By this I mean: if I didn't have any money I wouldn't be in the situation that I am now of one DD accusing me of giving more to the other DD.
This is totally untrue. The trouble is, the accuser is in a bad way with her health and her love life and she wants to lash out at someone.
I wish I had had a warning, then I could have put the crash helmet on LOL.

HUNTERF Thu 28-Mar-13 21:29:22

Galen

If you met this dream man I think you would have to will the property to your children on the proviso they allow him to stay in the property for the rest of his life if you pre decease him.
Of course there could be problems if he finds another wife to replace you.

Frank

HUNTERF Thu 28-Mar-13 21:25:15

bluebell / Galen

It is difficult to cater for every eventuality with wills.
As you know my wife passed away, my house in London was sold when I got early retirement in London and my father wanted me to join him in the house which he was living in which was half owned by me.
I had several jobs done on the house and spent about £50,000 from the sale of my own property within 18 months.
Dad could not have stayed in that house had it not been for my pension.
I was only able to spend this money as my position was covered by being a half owner in the house.
It would have been no good say 2 years later my father getting married and having the right to throw me out of the house.
If you agree with your offspring that they will return to the parental home that agreement has got to be honoured especially when the offspring has spent a substantial amount of money on the property and possibly the parent.

Frank

Enviousamerican Thu 28-Mar-13 21:13:16

anyone who doesn't agree to that isn't someone you would want to marry.

Galen Thu 28-Mar-13 21:02:00

It wouldn't have worried me in the least and if I had predeceased my husband!
Well it wouldn't would it?
I would have hoped he would remarry and find happiness! I would have trusted him to make provision for all his children.
As it happened he died 10 years ago and I have not met anyone in whom I'm the least interested.
But if I did, I would make sure the house went to my children.

bluebell Thu 28-Mar-13 20:50:56

Why do these threads always end up sounding so.....oh I don't know. If I died in the next year or two, DH might marry again (hopefully after a decent interval) to a lovely person - they could be married for 20 years or more, she might look after him through awful illnesses etc ( leaving DD free to enjoy her life) I would want my replacement to be looked after if he died first and not just seen as a gold digger or whatever.

■ DATA LISTING:
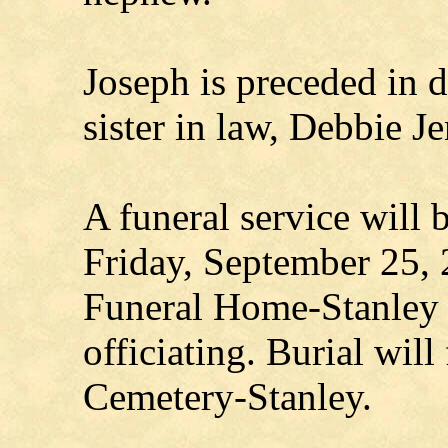
Joseph is preceded in d
sister in law, Debbie 
A funeral service will 
Friday, September 25,
Funeral Home-Stanley w
officiating. Burial wil
Cemetery-Stanley.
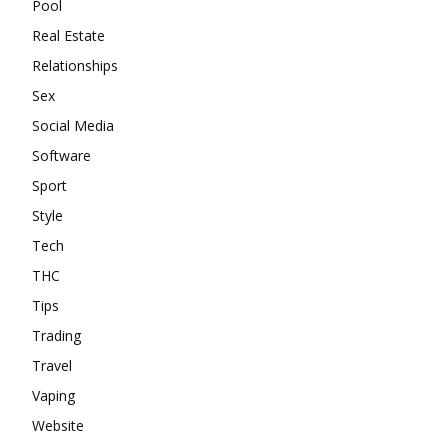
Pool
Real Estate
Relationships
Sex
Social Media
Software
Sport
Style
Tech
THC
Tips
Trading
Travel
Vaping
Website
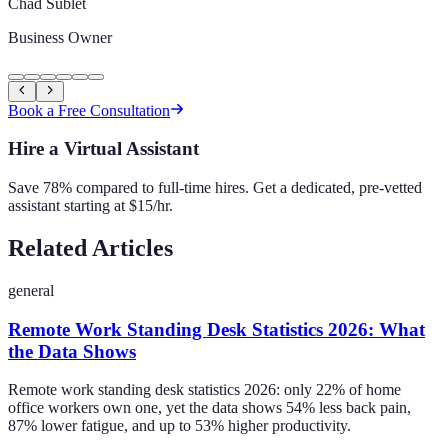
Chad Sublet
Business Owner
Book a Free Consultation
Hire a Virtual Assistant
Save 78% compared to full-time hires. Get a dedicated, pre-vetted
assistant starting at $15/hr.
Related Articles
general
Remote Work Standing Desk Statistics 2026: What
the Data Shows
Remote work standing desk statistics 2026: only 22% of home
office workers own one, yet the data shows 54% less back pain,
87% lower fatigue, and up to 53% higher productivity.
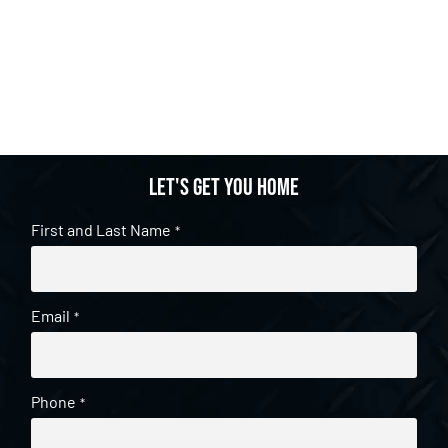
Let's get you home
First and Last Name
*
Email
*
Phone
*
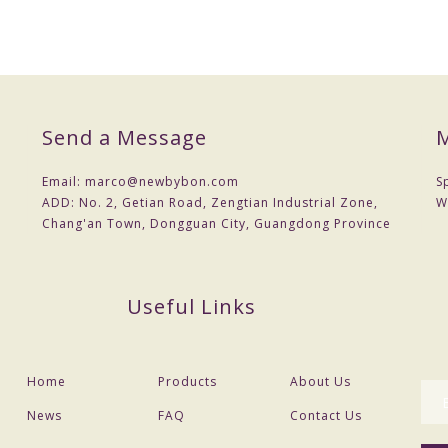
Send a Message
M
Email:
marco@newbybon.com
S
ADD:
No. 2, Getian Road, Zengtian Industrial Zone,
W
Chang'an Town, Dongguan City, Guangdong Province
Useful Links
Home
Products
About Us
News
FAQ
Contact Us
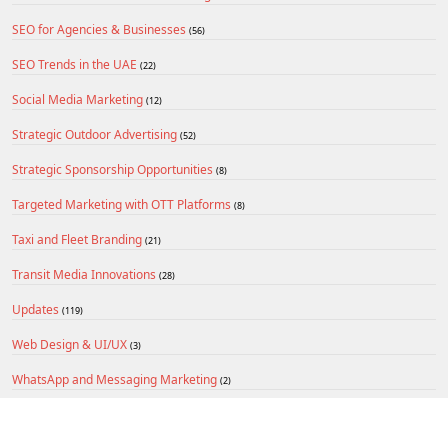
SEO for Agencies & Businesses
(56)
SEO Trends in the UAE
(22)
Social Media Marketing
(12)
Strategic Outdoor Advertising
(52)
Strategic Sponsorship Opportunities
(8)
Targeted Marketing with OTT Platforms
(8)
Taxi and Fleet Branding
(21)
Transit Media Innovations
(28)
Updates
(119)
Web Design & UI/UX
(3)
WhatsApp and Messaging Marketing
(2)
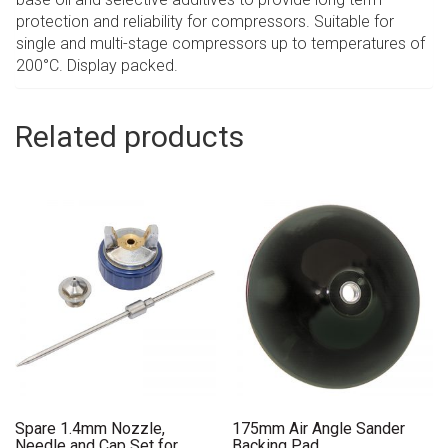
protection and reliability for compressors. Suitable for
single and multi-stage compressors up to temperatures of
200°C. Display packed.
Related products
Spare 1.4mm Nozzle,
175mm Air Angle Sander
Needle and Cap Set for
Backing Pad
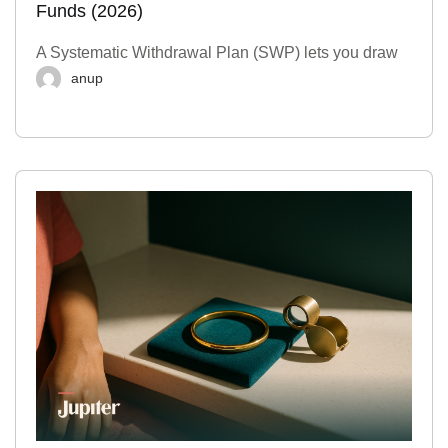
Funds (2026)
A Systematic Withdrawal Plan (SWP) lets you draw
anup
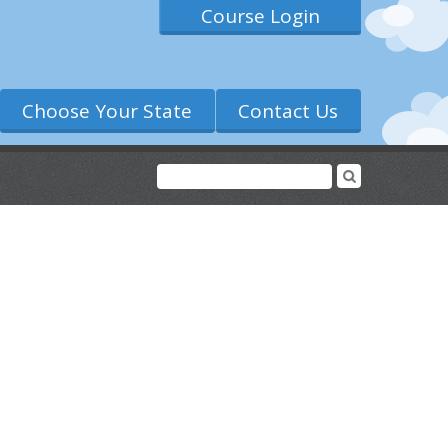
Course Login
Choose Your State
Contact Us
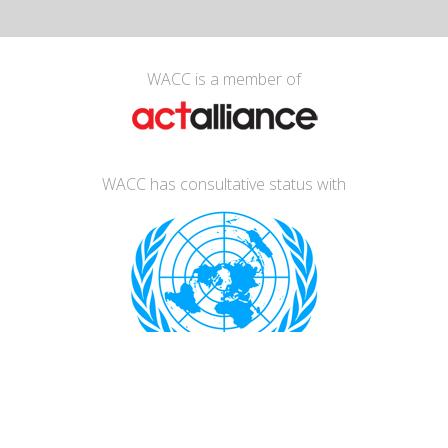
WACC is a member of
WACC has consultative status with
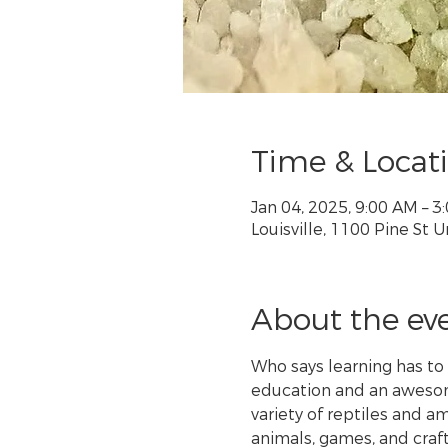
Time & Locat
Jan 04, 2025, 9:00 AM – 
Louisville, 1100 Pine St U
About the ev
Who says learning has to
education and an awesome
variety of reptiles and 
animals, games, and craft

■ LIST OF TASKS:
**a)** In the forum discussion about wills, how much money does Frank say he spent on jobs on his father's house within 18 months?
**b)** Copy the records word for word, starting at the line that contains "protection and reliability" and ending at the last line of the records, and leave the pictures out of your answer.
The records have no connection to the text.

■ YOUR WRITTEN ANSWERS:
**a)** About £50,000, taken from the sale of his own property.

**b)**
protection and reliability for compressors. Suitable for
single and multi-stage compressors up to temperatures of
200°C. Display packed.
Related products
Spare 1.4mm Nozzle,
175mm Air Angle Sander
Needle and Cap Set for
Backing Pad
Funds (2026)
A Systematic Withdrawal Plan (SWP) lets you draw
anup
Course Login
Choose Your State
Contact Us
WACC is a member of
WACC has consultative status with
Time & Locat
Jan 04, 2025, 9:00 AM – 
Louisville, 1100 Pine St U
About the ev
Who says learning has to
education and an awesome
variety of reptiles and 
animals, games, and craft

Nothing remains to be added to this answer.